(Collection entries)
--*--

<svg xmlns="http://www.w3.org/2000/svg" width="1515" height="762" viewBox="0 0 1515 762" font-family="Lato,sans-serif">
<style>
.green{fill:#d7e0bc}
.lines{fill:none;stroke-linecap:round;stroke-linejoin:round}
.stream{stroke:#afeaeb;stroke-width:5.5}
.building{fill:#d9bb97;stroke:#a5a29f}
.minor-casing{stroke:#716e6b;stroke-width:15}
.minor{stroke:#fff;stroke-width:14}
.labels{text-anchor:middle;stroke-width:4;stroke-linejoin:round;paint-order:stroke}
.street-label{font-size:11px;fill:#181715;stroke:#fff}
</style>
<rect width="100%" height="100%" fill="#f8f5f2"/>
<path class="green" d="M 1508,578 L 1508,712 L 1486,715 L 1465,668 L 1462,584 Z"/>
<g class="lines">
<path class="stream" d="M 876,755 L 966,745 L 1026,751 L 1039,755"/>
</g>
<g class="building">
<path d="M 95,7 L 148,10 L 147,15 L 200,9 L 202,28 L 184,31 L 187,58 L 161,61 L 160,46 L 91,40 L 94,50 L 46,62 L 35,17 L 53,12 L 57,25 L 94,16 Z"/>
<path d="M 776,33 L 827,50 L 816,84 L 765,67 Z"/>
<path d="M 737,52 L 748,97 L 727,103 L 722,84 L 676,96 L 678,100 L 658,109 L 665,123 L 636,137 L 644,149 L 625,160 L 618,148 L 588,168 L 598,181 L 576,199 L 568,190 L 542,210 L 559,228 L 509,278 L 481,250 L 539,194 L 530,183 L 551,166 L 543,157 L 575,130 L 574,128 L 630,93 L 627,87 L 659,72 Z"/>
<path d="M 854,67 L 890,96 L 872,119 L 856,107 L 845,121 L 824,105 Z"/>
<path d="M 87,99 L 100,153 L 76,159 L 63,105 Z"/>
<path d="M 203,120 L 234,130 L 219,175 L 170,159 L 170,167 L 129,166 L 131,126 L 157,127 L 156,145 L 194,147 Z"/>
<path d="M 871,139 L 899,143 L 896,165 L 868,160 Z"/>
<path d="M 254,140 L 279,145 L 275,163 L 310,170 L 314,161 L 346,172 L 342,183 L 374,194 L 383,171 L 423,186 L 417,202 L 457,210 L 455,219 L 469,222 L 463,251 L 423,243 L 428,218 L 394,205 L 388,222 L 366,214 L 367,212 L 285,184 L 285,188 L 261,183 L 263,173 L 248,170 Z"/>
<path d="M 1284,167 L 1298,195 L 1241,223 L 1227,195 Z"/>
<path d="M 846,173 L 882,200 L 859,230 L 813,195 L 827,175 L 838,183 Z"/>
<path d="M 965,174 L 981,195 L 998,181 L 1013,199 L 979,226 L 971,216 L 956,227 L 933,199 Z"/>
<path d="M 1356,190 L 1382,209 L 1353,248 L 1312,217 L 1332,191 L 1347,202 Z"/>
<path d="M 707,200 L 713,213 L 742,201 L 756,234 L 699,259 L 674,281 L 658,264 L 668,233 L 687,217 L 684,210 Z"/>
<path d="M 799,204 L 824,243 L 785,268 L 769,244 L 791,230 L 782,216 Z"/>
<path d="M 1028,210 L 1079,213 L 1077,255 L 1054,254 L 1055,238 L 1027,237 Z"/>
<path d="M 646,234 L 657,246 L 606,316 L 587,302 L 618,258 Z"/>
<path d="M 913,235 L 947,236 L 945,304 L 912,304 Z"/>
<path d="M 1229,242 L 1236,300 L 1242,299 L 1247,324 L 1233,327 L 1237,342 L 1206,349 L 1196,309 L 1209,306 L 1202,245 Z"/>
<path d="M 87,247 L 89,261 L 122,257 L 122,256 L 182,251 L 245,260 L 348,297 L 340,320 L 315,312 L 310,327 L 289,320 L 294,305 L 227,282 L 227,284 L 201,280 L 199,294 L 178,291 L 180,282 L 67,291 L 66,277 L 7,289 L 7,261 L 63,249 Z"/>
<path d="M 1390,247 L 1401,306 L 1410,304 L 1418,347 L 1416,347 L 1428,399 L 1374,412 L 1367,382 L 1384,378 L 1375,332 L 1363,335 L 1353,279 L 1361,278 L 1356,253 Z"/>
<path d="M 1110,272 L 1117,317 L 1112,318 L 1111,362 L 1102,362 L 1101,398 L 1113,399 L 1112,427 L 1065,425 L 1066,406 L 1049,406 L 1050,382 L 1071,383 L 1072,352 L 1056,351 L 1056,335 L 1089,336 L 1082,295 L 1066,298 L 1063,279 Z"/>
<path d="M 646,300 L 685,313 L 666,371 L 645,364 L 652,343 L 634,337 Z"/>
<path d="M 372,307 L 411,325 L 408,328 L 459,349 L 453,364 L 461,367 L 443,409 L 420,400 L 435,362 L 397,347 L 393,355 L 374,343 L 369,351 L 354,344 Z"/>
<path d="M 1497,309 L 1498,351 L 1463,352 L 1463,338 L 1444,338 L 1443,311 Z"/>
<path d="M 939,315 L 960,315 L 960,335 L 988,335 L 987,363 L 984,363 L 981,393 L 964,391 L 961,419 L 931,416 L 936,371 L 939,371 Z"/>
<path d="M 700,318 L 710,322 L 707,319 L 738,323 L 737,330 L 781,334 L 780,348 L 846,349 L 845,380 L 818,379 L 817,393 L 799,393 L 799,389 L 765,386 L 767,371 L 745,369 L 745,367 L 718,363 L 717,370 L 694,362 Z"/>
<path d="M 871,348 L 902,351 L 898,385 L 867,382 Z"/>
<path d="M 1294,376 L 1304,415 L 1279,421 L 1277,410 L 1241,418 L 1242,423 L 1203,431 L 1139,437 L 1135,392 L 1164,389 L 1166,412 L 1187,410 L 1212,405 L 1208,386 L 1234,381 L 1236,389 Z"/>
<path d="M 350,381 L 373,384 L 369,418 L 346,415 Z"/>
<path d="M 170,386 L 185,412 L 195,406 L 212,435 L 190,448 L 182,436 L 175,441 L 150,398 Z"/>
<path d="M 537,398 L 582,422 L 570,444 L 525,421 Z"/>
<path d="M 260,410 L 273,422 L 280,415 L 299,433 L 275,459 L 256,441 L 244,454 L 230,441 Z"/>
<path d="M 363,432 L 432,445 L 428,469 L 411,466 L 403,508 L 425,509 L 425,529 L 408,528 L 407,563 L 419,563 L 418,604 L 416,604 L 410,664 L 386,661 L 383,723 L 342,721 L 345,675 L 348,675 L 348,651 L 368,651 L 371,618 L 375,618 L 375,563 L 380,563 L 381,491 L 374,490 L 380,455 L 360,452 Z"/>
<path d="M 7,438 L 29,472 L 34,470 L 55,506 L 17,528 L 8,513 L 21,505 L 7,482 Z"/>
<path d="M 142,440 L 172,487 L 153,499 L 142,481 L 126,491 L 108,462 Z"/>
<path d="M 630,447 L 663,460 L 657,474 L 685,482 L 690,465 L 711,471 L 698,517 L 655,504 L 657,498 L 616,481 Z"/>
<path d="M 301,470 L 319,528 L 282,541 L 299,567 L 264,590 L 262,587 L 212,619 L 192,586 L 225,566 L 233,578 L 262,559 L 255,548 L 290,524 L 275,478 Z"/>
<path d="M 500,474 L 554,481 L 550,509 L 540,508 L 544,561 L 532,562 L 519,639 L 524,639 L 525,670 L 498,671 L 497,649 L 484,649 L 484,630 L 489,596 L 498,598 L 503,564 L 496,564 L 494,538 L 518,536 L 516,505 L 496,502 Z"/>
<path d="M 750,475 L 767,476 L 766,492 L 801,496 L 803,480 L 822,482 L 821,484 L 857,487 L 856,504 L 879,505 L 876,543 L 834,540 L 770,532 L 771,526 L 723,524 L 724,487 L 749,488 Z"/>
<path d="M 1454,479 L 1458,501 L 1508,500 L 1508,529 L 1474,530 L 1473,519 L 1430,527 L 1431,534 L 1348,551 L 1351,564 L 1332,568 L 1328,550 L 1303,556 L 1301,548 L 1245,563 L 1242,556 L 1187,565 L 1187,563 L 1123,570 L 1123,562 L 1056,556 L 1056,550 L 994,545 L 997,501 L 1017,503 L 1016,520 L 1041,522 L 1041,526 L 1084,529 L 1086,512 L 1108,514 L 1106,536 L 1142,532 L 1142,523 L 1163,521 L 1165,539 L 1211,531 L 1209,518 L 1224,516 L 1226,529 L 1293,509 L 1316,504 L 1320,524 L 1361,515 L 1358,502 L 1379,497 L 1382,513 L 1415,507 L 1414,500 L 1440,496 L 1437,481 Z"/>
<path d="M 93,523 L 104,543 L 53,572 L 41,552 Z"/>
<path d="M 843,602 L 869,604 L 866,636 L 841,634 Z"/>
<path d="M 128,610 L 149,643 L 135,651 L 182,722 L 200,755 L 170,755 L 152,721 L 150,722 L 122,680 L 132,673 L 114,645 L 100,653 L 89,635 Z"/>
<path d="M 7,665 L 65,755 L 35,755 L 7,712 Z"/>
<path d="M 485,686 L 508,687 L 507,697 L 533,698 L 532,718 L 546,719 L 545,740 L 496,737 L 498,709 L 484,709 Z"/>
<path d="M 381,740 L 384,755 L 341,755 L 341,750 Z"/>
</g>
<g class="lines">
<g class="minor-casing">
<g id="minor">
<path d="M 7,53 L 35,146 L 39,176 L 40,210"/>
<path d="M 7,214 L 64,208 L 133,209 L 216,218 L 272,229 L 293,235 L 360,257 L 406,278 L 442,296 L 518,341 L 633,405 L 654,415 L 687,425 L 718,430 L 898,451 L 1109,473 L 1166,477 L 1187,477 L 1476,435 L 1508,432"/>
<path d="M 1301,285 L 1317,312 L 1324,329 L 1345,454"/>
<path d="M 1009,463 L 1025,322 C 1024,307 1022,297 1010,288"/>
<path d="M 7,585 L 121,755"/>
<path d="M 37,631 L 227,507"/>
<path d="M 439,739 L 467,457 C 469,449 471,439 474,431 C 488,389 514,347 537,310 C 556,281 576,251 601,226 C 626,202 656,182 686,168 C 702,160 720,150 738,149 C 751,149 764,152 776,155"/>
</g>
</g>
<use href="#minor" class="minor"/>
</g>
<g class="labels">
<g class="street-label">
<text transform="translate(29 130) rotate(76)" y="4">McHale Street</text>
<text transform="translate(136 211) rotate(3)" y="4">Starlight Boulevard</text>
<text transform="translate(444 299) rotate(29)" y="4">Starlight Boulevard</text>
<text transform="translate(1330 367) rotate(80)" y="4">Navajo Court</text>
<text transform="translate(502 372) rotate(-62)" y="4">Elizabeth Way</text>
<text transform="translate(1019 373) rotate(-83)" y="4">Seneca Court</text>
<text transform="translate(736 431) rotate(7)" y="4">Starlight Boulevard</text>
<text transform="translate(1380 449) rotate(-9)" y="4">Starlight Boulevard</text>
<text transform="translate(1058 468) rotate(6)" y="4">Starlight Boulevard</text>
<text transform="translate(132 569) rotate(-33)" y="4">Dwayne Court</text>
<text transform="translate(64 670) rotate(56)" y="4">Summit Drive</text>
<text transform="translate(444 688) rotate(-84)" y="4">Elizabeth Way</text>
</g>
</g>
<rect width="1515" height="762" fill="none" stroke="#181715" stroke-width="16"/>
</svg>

--*--

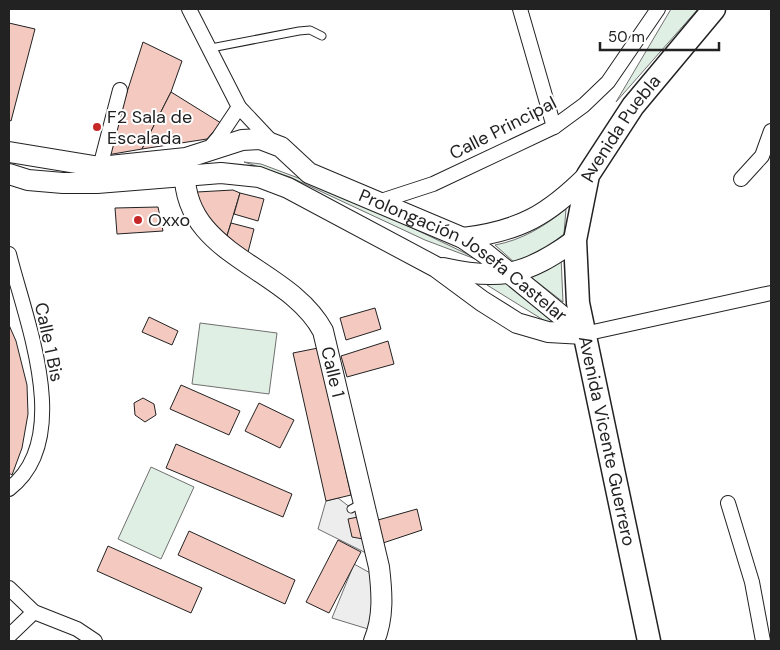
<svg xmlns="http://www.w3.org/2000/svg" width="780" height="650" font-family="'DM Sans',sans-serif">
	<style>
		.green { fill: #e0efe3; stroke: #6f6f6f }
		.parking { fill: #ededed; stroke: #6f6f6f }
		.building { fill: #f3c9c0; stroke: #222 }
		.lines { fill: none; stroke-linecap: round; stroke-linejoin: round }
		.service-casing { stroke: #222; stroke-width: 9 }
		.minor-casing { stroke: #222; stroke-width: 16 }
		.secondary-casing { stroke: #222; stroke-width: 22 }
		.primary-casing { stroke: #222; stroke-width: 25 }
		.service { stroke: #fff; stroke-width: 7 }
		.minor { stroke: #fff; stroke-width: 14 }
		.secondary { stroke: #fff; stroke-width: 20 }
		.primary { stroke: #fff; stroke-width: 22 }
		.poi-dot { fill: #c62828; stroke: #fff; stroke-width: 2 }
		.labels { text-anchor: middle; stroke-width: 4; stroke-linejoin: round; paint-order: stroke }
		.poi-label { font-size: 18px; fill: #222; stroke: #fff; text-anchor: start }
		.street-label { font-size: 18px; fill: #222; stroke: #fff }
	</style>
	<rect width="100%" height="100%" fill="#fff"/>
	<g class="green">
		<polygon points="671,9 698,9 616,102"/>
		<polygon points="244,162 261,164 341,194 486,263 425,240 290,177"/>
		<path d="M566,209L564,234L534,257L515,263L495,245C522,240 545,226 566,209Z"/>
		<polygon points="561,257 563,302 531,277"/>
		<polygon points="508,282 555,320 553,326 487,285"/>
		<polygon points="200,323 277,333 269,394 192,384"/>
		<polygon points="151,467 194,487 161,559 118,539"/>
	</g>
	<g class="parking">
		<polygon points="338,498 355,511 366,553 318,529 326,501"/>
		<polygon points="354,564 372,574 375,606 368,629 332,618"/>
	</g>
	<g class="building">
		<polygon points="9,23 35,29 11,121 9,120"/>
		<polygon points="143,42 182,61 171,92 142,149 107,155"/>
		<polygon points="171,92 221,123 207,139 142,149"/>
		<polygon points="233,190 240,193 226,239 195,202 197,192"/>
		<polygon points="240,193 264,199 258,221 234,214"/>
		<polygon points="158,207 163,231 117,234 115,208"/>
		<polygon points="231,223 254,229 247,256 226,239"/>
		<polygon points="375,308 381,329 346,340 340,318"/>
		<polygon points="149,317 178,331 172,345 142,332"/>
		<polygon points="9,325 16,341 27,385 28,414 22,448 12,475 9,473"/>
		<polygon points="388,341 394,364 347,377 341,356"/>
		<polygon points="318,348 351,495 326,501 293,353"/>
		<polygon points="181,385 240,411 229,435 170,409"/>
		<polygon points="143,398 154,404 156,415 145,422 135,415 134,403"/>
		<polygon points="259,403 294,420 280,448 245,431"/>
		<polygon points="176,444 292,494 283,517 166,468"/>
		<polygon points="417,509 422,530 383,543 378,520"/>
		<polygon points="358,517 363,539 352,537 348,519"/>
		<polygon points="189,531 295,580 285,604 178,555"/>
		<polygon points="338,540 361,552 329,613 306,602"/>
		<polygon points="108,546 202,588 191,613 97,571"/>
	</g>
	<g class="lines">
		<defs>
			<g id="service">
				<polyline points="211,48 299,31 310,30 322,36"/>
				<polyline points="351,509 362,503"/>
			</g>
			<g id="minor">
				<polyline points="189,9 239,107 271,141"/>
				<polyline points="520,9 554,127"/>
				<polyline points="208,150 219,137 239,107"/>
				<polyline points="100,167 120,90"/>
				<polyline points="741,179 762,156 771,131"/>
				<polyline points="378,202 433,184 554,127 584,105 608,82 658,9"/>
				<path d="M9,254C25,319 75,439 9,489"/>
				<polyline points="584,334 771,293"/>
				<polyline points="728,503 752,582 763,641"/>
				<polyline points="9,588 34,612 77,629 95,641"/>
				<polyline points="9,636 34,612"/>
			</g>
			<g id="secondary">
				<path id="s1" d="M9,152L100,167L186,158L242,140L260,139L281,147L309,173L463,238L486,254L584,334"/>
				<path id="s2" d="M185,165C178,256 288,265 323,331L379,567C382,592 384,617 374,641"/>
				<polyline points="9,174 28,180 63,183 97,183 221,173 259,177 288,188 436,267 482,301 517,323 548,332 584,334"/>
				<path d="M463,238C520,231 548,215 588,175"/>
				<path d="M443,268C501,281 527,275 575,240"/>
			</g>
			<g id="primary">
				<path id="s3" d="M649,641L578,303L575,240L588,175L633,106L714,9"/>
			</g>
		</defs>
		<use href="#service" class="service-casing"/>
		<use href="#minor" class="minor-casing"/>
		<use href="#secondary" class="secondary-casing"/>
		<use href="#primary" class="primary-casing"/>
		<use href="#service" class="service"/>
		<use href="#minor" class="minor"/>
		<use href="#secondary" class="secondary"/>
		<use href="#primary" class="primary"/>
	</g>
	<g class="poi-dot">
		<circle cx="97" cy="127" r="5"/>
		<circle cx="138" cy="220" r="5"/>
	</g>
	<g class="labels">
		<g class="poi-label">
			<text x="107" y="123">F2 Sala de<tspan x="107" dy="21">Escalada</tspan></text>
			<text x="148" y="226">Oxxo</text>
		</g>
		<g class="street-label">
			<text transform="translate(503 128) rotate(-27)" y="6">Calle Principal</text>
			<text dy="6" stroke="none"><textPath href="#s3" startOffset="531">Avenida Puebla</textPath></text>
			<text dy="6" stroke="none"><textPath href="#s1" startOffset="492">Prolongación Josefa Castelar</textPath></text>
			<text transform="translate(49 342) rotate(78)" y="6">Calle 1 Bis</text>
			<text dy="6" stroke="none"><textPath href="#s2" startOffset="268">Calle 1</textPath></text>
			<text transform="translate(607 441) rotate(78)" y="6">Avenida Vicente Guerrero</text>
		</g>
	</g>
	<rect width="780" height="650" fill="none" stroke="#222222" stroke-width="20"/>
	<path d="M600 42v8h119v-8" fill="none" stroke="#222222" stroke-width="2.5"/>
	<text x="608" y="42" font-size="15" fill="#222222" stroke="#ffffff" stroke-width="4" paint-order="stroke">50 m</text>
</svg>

--*--

Work to be completed
Wherever the string "lines" appears in a line of the records above, copy that line.

Result of this task
.lines{fill:none;stroke-linecap:round;stroke-linejoin:round}
<g class="lines">
<g class="lines">
		.lines { fill: none; stroke-linecap: round; stroke-linejoin: round }
	<g class="lines">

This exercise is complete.